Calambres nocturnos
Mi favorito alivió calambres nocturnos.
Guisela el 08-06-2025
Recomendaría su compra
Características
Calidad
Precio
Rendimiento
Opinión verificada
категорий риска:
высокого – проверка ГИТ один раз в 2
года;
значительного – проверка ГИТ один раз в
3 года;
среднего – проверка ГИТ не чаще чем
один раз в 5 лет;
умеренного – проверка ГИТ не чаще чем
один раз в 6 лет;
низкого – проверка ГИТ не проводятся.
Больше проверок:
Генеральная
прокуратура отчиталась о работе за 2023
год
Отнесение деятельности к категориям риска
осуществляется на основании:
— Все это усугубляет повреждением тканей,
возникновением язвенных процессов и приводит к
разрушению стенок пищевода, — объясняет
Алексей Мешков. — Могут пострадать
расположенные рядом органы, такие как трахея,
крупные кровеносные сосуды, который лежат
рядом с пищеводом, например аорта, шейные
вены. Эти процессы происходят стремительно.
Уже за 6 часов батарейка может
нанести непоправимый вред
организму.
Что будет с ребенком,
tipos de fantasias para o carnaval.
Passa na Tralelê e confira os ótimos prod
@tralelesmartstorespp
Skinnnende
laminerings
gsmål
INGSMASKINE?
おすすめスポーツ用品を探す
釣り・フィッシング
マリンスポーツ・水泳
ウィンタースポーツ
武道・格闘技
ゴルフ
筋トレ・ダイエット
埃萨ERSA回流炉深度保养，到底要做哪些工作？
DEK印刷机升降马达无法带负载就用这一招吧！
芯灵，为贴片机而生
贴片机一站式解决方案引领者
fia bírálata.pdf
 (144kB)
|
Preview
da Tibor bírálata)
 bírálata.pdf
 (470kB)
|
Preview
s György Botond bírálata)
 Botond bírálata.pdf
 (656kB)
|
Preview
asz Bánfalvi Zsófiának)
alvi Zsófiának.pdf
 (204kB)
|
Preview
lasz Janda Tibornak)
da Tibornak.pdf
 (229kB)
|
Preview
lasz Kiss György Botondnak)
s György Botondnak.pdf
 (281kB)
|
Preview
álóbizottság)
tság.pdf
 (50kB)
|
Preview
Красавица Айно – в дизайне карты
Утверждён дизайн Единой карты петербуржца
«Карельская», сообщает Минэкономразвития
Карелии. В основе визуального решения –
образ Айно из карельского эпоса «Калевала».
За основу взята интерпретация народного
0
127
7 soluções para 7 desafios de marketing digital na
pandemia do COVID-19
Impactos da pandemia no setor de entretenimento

____________

*EXERCISE PROMPT:* Among the entries above, find the line with "fia bírálata.pdf" and the line with "Утверждён дизайн Единой карты петербуржца"; give again exactly these two lines and all lines between them.

*SOLVED EXERCISE:*
fia bírálata.pdf
 (144kB)
|
Preview
da Tibor bírálata)
 bírálata.pdf
 (470kB)
|
Preview
s György Botond bírálata)
 Botond bírálata.pdf
 (656kB)
|
Preview
asz Bánfalvi Zsófiának)
alvi Zsófiának.pdf
 (204kB)
|
Preview
lasz Janda Tibornak)
da Tibornak.pdf
 (229kB)
|
Preview
lasz Kiss György Botondnak)
s György Botondnak.pdf
 (281kB)
|
Preview
álóbizottság)
tság.pdf
 (50kB)
|
Preview
Красавица Айно – в дизайне карты
Утверждён дизайн Единой карты петербуржца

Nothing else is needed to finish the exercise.